Compte rendu par Elizabeth Legros Chapuis
Qu’est-ce que l’égo-histoire et comment a-t-elle affecté la pratique des historiennes et historiens, depuis son émergence il y a une quarantaine d’années ? Comment leur personnalité influence-t-elle le choix des sujets traités et la manière de le faire ? La neutralité en histoire est-elle possible, est-elle souhaitable ? La table ronde APA tenue à Paris le 21 mars 2026 avait pour but de donner quelques éclairages sur ces thèmes. Animée par Monique Bauer, elle a réuni quatre historiennes (Isabelle Lacoue-Labarthe, Ludivine Bantigny, Claire Zalc, Annette Wieviorka) et un historien, Boris Gobille (encore qu’il se revendique plutôt comme sociologue) – Michelle Perrot n’ayant pas pu y participer comme prévu.

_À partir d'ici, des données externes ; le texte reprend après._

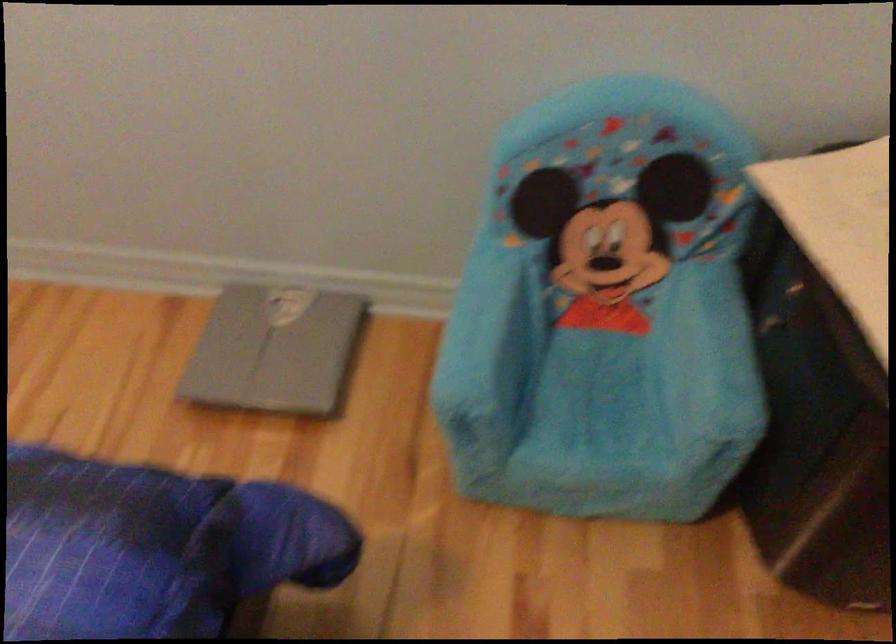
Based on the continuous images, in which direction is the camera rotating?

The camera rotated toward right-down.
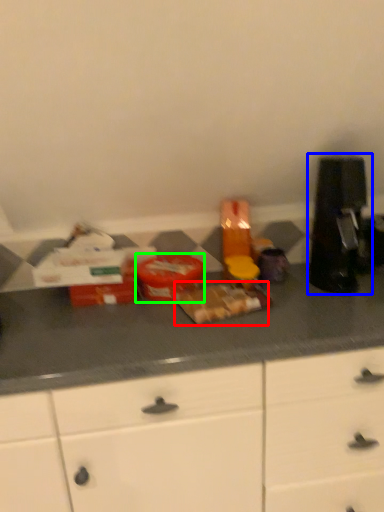
Question: Which object is positioned closest to food (highlighted by a red box)? Select from coffee machine (highlighted by a blue box) and food (highlighted by a green box).

Choices:
 (A) coffee machine
 (B) food

Answer: (B)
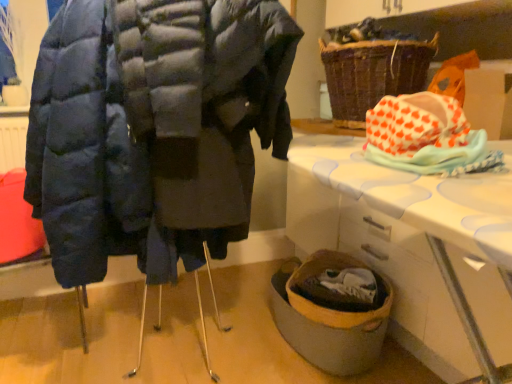
Where is `vacant space underneath matte blue puffer coat at left (from a real-world perspective)`? vacant space underneath matte blue puffer coat at left (from a real-world perspective) is located at coordinates (187, 348).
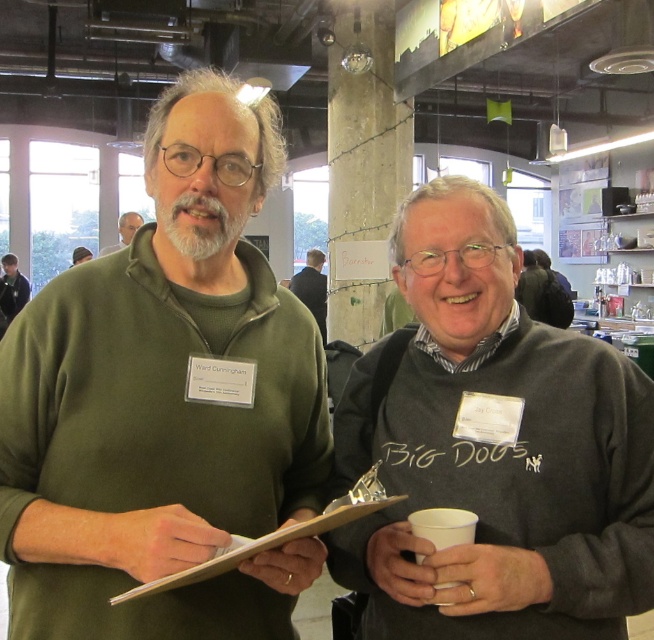
You are a photographer at an event and want to take a photo that includes both the dark blue shirt at left and the matte green sweater at center. Which person should you position closer to the camera to ensure both are in focus?

You should position the dark blue shirt at left closer to the camera since it is already further away than the matte green sweater at center, ensuring both are within the focal range.

You are at a conference and want to approach the person wearing the matte green sweater at center. Which direction should you move from the dark blue shirt at left to reach them?

To reach the matte green sweater at center from the dark blue shirt at left, you should move to the right since the dark blue shirt at left is to the left of the matte green sweater at center.

You are standing at the point marked by the coordinates point (322, 326) in the image, which is part of a conference scene with two people. You want to know if you can comfortably walk to the exit door located 8 meters away from your current position. Can you reach the door without needing to move more than 6.62 meters?

The distance between you and the point marked as point (322, 326) is 6.62 meters. Since the exit door is 8 meters away from your current position, you would need to move an additional 1.38 meters beyond the point to reach it, which exceeds the 6.62 meters limit. Therefore, you cannot reach the door without moving more than 6.62 meters.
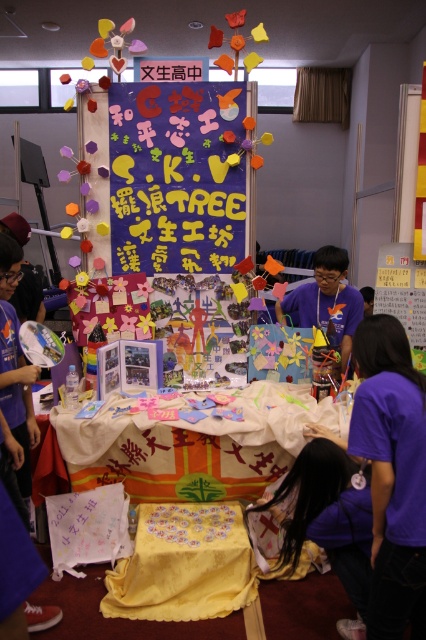
Question: Does yellow fabric-covered table at center have a lesser width compared to purple fabric at lower right?

Choices:
 (A) yes
 (B) no

Answer: (B)

Question: Which of the following is the farthest from the observer?

Choices:
 (A) purple paperboard at center
 (B) purple fabric at lower right

Answer: (A)

Question: Which point is farther to the camera?

Choices:
 (A) (351, 572)
 (B) (135, 612)

Answer: (B)

Question: Is yellow fabric table at center bigger than purple fabric at center?

Choices:
 (A) no
 (B) yes

Answer: (B)

Question: Is purple paperboard at center further to camera compared to yellow fabric table at center?

Choices:
 (A) yes
 (B) no

Answer: (A)

Question: Which of the following is the farthest from the observer?

Choices:
 (A) (178, 605)
 (B) (193, 168)

Answer: (B)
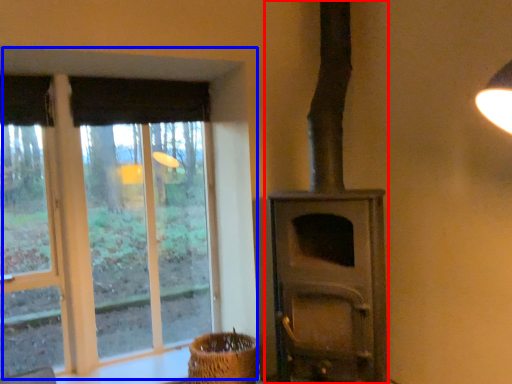
Question: Which point is closer to the camera, wood burning stove (highlighted by a red box) or window (highlighted by a blue box)?

Choices:
 (A) wood burning stove
 (B) window

Answer: (A)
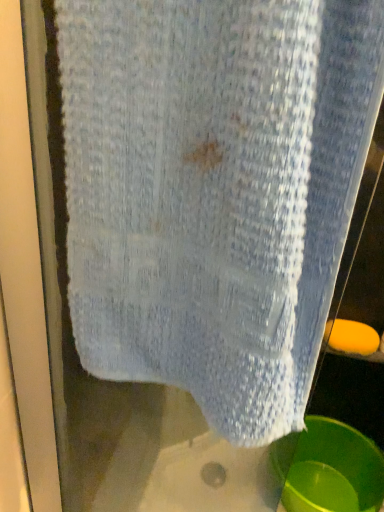
Question: Is point (312, 464) closer or farther from the camera than point (331, 326)?

Choices:
 (A) farther
 (B) closer

Answer: (A)

Question: Choose the correct answer: Is green plastic basin at lower right inside orange matte soap at lower right or outside it?

Choices:
 (A) inside
 (B) outside

Answer: (B)

Question: Looking at the image, does green plastic basin at lower right seem bigger or smaller compared to orange matte soap at lower right?

Choices:
 (A) small
 (B) big

Answer: (B)

Question: From the image's perspective, relative to green plastic basin at lower right, is orange matte soap at lower right above or below?

Choices:
 (A) above
 (B) below

Answer: (A)

Question: Looking at their shapes, would you say orange matte soap at lower right is wider or thinner than green plastic basin at lower right?

Choices:
 (A) wide
 (B) thin

Answer: (B)

Question: Looking at the image, does orange matte soap at lower right seem bigger or smaller compared to green plastic basin at lower right?

Choices:
 (A) small
 (B) big

Answer: (A)

Question: In the image, is orange matte soap at lower right positioned in front of or behind green plastic basin at lower right?

Choices:
 (A) front
 (B) behind

Answer: (B)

Tout d’abord Isabelle Lacoue-Labarthe a retracé la naissance de l’égo-histoire dans les années 1980, où la démarche en ce sens de Pierre Nora n’était pas un fait isolé : il s’agit véritablement d’un « nouvel âge de l’histoire » dont on ressent encore l’impact. Aujourd'hui les travaux des chercheurs présentent « une grande diversité de formats et de contenus », avec un processus d’hybridation entre histoire et littérature.
Pour Ludivine Bantigny, qui a rappelé le choc ressenti à la lecture de livres comme Les Disparus de Daniel Mendelsohn, d’une écriture littéraire mais néanmoins historiquement rigoureuse, il est désormais impossible de rester neutre. « Je n’arrive plus, dit-elle, à faire de l’histoire d’une manière déconnectée du présent. »
Claire Zalc a notamment expliqué comment les contraintes formelles imposées aux mémoires de HDR (habilitation à diriger des recherches) des historiens peuvent être transformées en espaces de liberté. Elle-même a choisi de rédiger ce mémoire (publié en 2021 sous le titre Z ou souvenirs d’historienne) en référence à Perec et son W ou le souvenir d’enfance, pratiquant l’alternance de deux récits avec un intertexte oulipien.
C’est sur une écriture collective du passé que se concentre Annette Wieviorka, s’exprimant par le NOUS plutôt que le JE. Elle a rendu hommage à Philippe Lejeune, notamment en reproduisant dans son dernier livre, Itinérances, le portrait de lui qu’elle avait publié en 2017 dans la revue L’Histoire. Elle a également fait remarquer comment le paysage historiographique actuel se caractérise par sa diversité, avec les livres « estampillés égo-histoire » et d’autres comme ceux de Michel Winock.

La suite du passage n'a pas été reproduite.